Federal Writ Application
Ground One
Claim: The Texas Constitution, Article I, Section 9 may protect rights beyond what the U.S. Fourth Amendment protects regarding open fields and related protections.
Relief Sought: Federal habeas relief to address this asserted greater state protection.
Ground Two
Claim: The holding in Franks v.

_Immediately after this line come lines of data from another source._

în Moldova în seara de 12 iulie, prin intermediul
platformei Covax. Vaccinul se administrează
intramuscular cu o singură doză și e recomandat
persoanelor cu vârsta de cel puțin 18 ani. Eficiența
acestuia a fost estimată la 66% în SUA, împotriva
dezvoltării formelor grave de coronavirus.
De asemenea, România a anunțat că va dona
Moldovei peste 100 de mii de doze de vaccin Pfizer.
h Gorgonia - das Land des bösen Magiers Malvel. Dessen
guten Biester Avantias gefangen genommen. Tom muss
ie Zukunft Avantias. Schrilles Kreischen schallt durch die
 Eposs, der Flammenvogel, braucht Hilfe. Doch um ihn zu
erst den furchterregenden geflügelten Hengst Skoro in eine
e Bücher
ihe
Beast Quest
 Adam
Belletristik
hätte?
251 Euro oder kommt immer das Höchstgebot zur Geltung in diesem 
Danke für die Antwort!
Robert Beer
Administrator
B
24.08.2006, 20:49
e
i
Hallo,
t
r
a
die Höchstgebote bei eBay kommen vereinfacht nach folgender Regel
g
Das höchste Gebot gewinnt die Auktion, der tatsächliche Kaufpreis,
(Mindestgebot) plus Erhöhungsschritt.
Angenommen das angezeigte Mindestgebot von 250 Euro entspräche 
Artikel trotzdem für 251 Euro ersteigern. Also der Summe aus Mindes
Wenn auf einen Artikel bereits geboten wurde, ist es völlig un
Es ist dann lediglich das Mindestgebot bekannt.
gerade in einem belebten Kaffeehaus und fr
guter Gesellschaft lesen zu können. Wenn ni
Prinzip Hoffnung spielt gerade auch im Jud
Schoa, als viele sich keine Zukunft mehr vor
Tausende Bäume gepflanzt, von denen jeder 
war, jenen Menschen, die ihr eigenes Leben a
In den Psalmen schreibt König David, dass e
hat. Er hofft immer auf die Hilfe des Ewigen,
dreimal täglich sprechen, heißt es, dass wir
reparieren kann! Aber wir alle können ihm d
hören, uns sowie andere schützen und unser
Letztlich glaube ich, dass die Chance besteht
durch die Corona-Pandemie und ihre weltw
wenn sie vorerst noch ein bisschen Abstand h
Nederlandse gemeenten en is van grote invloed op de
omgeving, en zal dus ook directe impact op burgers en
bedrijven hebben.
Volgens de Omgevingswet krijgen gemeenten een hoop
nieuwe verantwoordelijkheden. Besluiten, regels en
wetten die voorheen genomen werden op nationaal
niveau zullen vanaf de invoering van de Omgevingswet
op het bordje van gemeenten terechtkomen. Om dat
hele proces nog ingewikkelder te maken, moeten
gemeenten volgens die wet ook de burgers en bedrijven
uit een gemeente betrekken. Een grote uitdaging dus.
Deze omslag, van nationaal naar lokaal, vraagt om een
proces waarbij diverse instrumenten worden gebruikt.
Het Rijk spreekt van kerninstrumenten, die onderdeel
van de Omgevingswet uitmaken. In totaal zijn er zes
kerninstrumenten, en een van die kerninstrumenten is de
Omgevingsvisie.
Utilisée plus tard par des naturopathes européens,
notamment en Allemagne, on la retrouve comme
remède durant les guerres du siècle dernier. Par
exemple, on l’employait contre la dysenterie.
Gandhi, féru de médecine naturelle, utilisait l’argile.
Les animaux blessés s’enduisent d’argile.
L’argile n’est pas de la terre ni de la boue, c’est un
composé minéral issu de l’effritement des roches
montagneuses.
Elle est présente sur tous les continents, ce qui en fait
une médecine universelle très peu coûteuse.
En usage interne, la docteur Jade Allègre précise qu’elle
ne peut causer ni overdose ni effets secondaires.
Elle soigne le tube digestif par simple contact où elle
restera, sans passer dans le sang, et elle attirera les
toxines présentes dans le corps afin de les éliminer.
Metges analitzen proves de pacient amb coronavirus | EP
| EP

Delaware should apply to material omissions in a search-warrant affidavit.
Relief Sought: Federal habeas relief to challenge the validity of the search warrant based on alleged omissions.
Ground Three
Claim: The search-warrant affiant has an obligation to provide a magistrate with information that seriously undermines the credibility of the affiant’s primary source.
Relief Sought: Federal habeas relief to remedy credibility-related deficiencies in the warrant affidavit.
Ground Four
Claim: Ineffective assistance of appellate counsel.

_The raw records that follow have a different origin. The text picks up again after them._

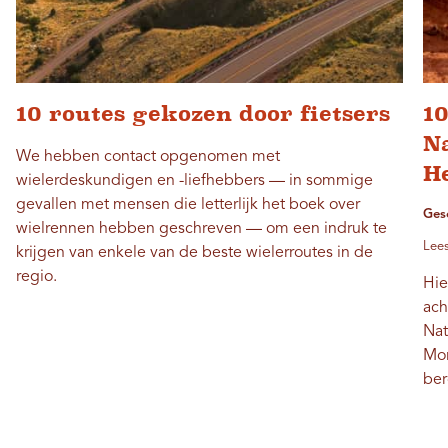
10 routes gekozen door fietsers
1
N
We hebben contact opgenomen met
H
wielerdeskundigen en -liefhebbers — in sommige
gevallen met mensen die letterlijk het boek over
Ges
wielrennen hebben geschreven — om een ​​indruk te
Lees
krijgen van enkele van de beste wielerroutes in de
regio.
Hie
ach
Nat
Mor
ber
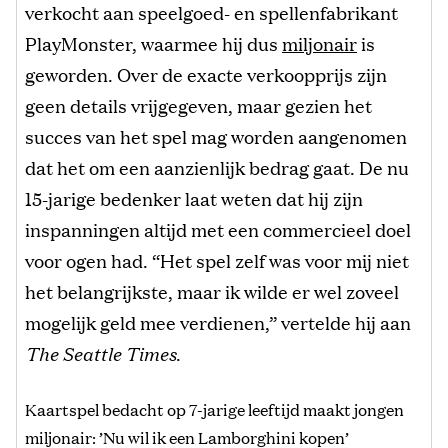
verkocht aan speelgoed- en spellenfabrikant
PlayMonster, waarmee hij dus
miljonair
is
geworden. Over de exacte verkoopprijs zijn
geen details vrijgegeven, maar gezien het
succes van het spel mag worden aangenomen
dat het om een aanzienlijk bedrag gaat. De nu
15-jarige bedenker laat weten dat hij zijn
inspanningen altijd met een commercieel doel
voor ogen had. “Het spel zelf was voor mij niet
het belangrijkste, maar ik wilde er wel zoveel
mogelijk geld mee verdienen,” vertelde hij aan
The Seattle Times
.
Kaartspel bedacht op 7-jarige leeftijd maakt jongen
miljonair: ’Nu wil ik een Lamborghini kopen’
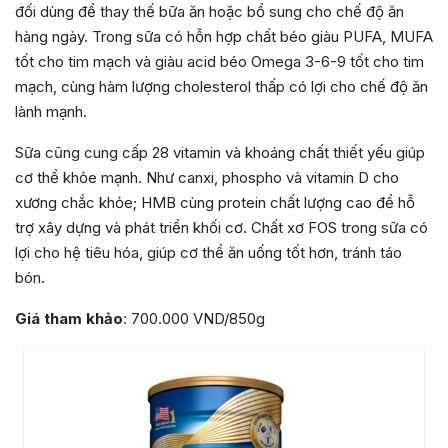
đối dùng để thay thế bữa ăn hoặc bổ sung cho chế độ ăn
hàng ngày. Trong sữa có hỗn hợp chất béo giàu PUFA, MUFA
tốt cho tim mạch và giàu acid béo Omega 3-6-9 tốt cho tim
mạch, cùng hàm lượng cholesterol thấp có lợi cho chế độ ăn
lành mạnh.
Sữa cũng cung cấp 28 vitamin và khoáng chất thiết yếu giúp
cơ thể khỏe mạnh. Như canxi, phospho và vitamin D cho
xương chắc khỏe; HMB cùng protein chất lượng cao để hỗ
trợ xây dựng và phát triển khối cơ. Chất xơ FOS trong sữa có
lợi cho hệ tiêu hóa, giúp cơ thể ăn uống tốt hơn, tránh táo
bón.
Giá tham khảo
: 700.000 VND/850g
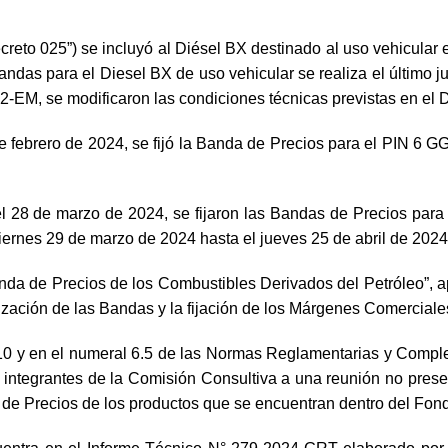
o 025”) se incluyó al Diésel BX destinado al uso vehicular en
ndas para el Diesel BX de uso vehicular se realiza el último 
-EM, se modificaron las condiciones técnicas previstas en el 
ebrero de 2024, se fijó la Banda de Precios para el PIN 6 GG
8 de marzo de 2024, se fijaron las Bandas de Precios para e
iernes 29 de marzo de 2024 hasta el jueves 25 de abril de 2024
anda de Precios de los Combustibles Derivados del Petróleo”,
ización de las Bandas y la fijación de los Márgenes Comerciale
10 y en el numeral 6.5 de las Normas Reglamentarias y Comple
ntegrantes de la Comisión Consultiva a una reunión no presenci
 de Precios de los productos que se encuentran dentro del Fon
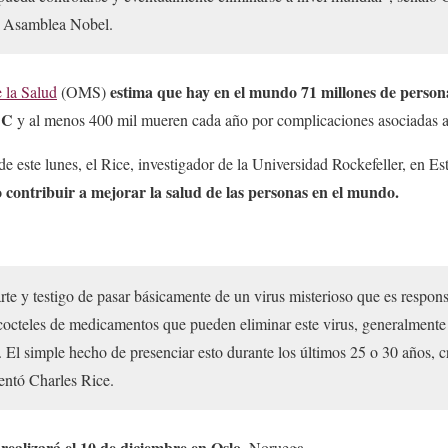
a Asamblea Nobel.
estima que hay en el mundo 71 millones de persona
 la Salud
(OMS)
s C
y al menos 400 mil mueren cada año por complicaciones asociadas a
de este lunes, el Rice, investigador de la Universidad Rockefeller, en E
o contribuir a mejorar la salud de las personas en el mundo.
te y testigo de pasar básicamente de un virus misterioso que es respons
 cocteles de medicamentos que pueden eliminar este virus, generalmente 
 El simple hecho de presenciar esto durante los últimos 25 o 30 años, c
ntó Charles Rice.
 realizará el 10 de diciembre en Oslo
, Noruega.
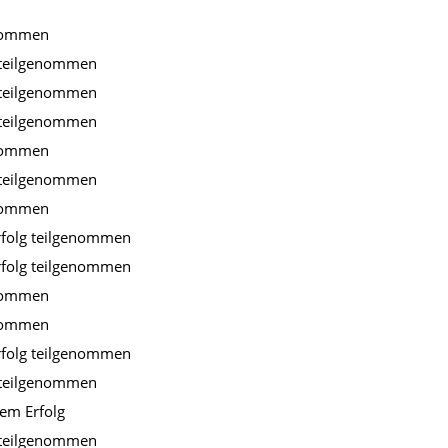
enommen
 teilgenommen
 teilgenommen
 teilgenommen
enommen
 teilgenommen
enommen
rfolg teilgenommen
rfolg teilgenommen
enommen
enommen
rfolg teilgenommen
 teilgenommen
em Erfolg
 teilgenommen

Relief Sought: Federal habeas relief, potentially including relief tied to appellate-counsel shortcomings (e.g., new grounds or remand for a new appeal).
Ground Five
Claim: Ineffective assistance of trial counsel.

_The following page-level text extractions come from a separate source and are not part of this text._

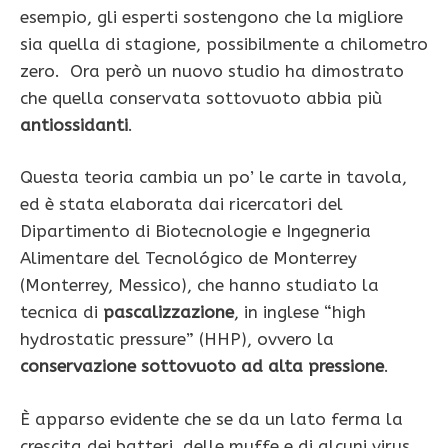
esempio, gli esperti sostengono che la migliore
sia quella di stagione, possibilmente a chilometro
zero. Ora però un nuovo studio ha dimostrato
che quella conservata sottovuoto abbia più
antiossidanti
.
Questa teoria cambia un po’ le carte in tavola,
ed è stata elaborata dai ricercatori del
Dipartimento di Biotecnologie e Ingegneria
Alimentare del Tecnológico de Monterrey
(Monterrey, Messico), che hanno studiato la
tecnica di
pascalizzazione
, in inglese “high
hydrostatic pressure” (HHP), ovvero la
conservazione sottovuoto ad alta pressione
.
È apparso evidente che se da un lato ferma la
crescita dei batteri, delle muffe e di alcuni virus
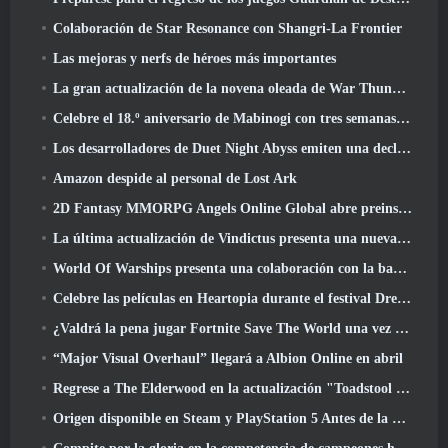
Colaboración de Star Resonance con Shangri-La Frontier
Las mejoras y nerfs de héroes más importantes
La gran actualización de la novena oleada de War Thunder mejora el aspecto de las batallas navales con imágenes acuáticas mejoradas
Celebre el 18.º aniversario de Mabinogi con tres semanas de eventos y recompensas
Los desarrolladores de Duet Night Abyss emiten una declaración oficial sobre un reciente incidente de malware después de la actualización del juego
Amazon despide al personal de Lost Ark
2D Fantasy MMORPG Angels Online Global abre preinscripción
La última actualización de Vindictus presenta una nueva incursión en la que los jugadores se enfrentarán al Guardián de Caliburn
World Of Warships presenta una colaboración con la banda sueca de heavy metal Sabaton
Celebre las películas en Heartopia durante el festival Dreamlight Cinematics
¿Valdrá la pena jugar Fortnite Save The World una vez que sea gratis??
“Major Visual Overhaul” llegará a Albion Online en abril
Regrese a The Elderwood en la actualización "Toadstool Tales" de Palia
Origen disponible en Steam y PlayStation 5 Antes de la marcha 23 Lanzamiento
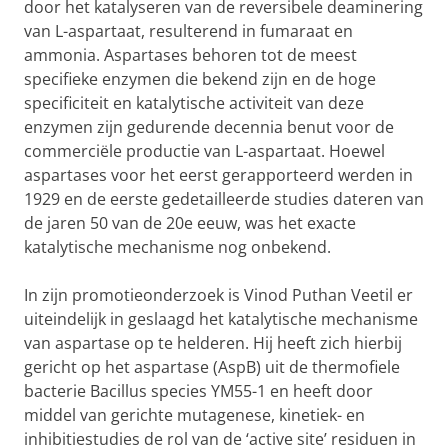
door het katalyseren van de reversibele deaminering
van L-aspartaat, resulterend in fumaraat en
ammonia. Aspartases behoren tot de meest
specifieke enzymen die bekend zijn en de hoge
specificiteit en katalytische activiteit van deze
enzymen zijn gedurende decennia benut voor de
commerciële productie van L-aspartaat. Hoewel
aspartases voor het eerst gerapporteerd werden in
1929 en de eerste gedetailleerde studies dateren van
de jaren 50 van de 20e eeuw, was het exacte
katalytische mechanisme nog onbekend.
In zijn promotieonderzoek is Vinod Puthan Veetil er
uiteindelijk in geslaagd het katalytische mechanisme
van aspartase op te helderen. Hij heeft zich hierbij
gericht op het aspartase (AspB) uit de thermofiele
bacterie Bacillus species YM55-1 en heeft door
middel van gerichte mutagenese, kinetiek- en
inhibitiestudies de rol van de ‘active site’ residuen in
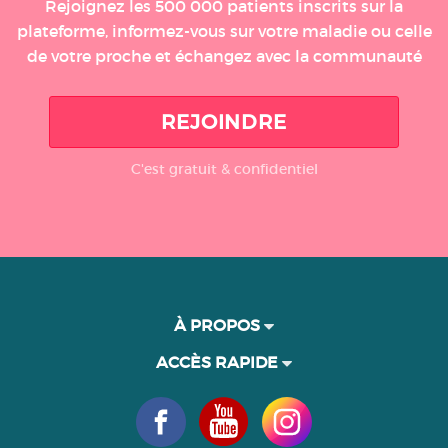
Rejoignez les 500 000 patients inscrits sur la
plateforme, informez-vous sur votre maladie ou celle
de votre proche et échangez avec la communauté
REJOINDRE
C'est gratuit & confidentiel
À PROPOS
ACCÈS RAPIDE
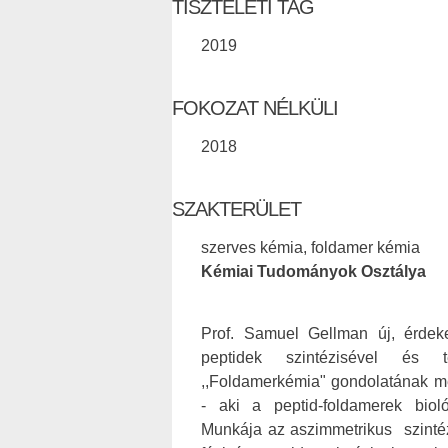
TISZTELETI TAG
2019
FOKOZAT NÉLKÜLI
2018
SZAKTERÜLET
szerves kémia, foldamer kémia
Kémiai Tudományok Osztálya
Prof. Samuel Gellman új, érdeke
peptidek szintézisével és tér
,,Foldamerkémia" gondolatának me
- aki a peptid-foldamerek bioló
Munkája az aszimmetrikus szintézis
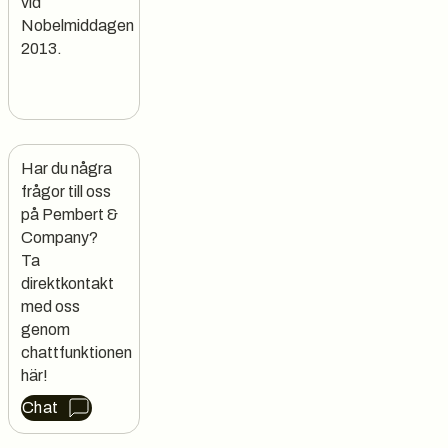
vid
Nobelmiddagen
2013.
Har du några 
frågor till oss 
på Pembert & 
Company?

Ta 
direktkontakt 
med oss 
genom 
chattfunktionen 
här!
Chat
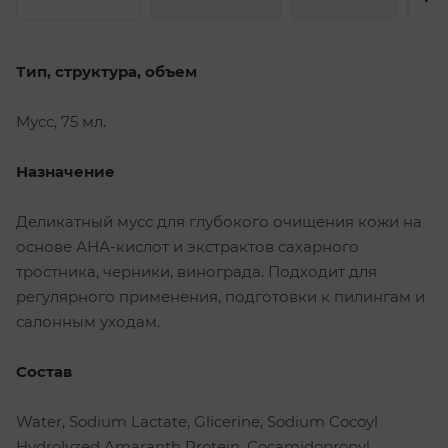
Тип, структура, объем
Мусс, 75 мл.
Назначение
Деликатный мусс для глубокого очищения кожи на
основе АНА-кислот и экстрактов сахарного
тростника, черники, винограда. Подходит для
регулярного применения, подготовки к пилингам и
салонным уходам.
Состав
Water, Sodium Lactate, Glicerine, Sodium Cocoyl
Hydrolyzed Amaranth Protein, Cocamidopropyl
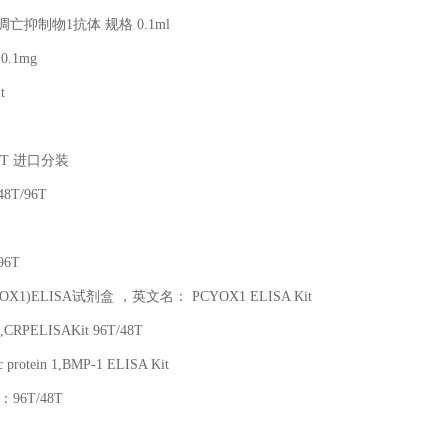
凋亡抑制物
1
抗体 规格
0.1ml
0.1mg
t
6T
进口分装
48T/96T
96T
OX1)ELISA
试剂盒 ，英文名：
PCYOX1 ELISA Kit
ein,CRPELISAKit 96T/48T
c protein 1,BMP-1 ELISA Kit
：
96T/48T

Relief Sought: Federal habeas relief addressing trial-counsel shortcomings; may support requests for new proceedings or reconsideration of conviction.
Ground Six
Claim: Due process violation due to the state relying on false testimony at trial.
Relief Sought: Federal habeas relief to address alleged false-testimony violations and wrongful conviction.
Ground Seven (Newly discovered evidence / DNA-related)
Claim: Post-conviction DNA testing would establish innocence; newly discovered evidence undermines the State’s theory.
Relief Sought: Post-conviction DNA testing of specific items (e.g., handgun barrel, swabs, pillow with bloodstains, blood on gun) and related relief such as reversal/remand for a new trial if DNA results are favorable.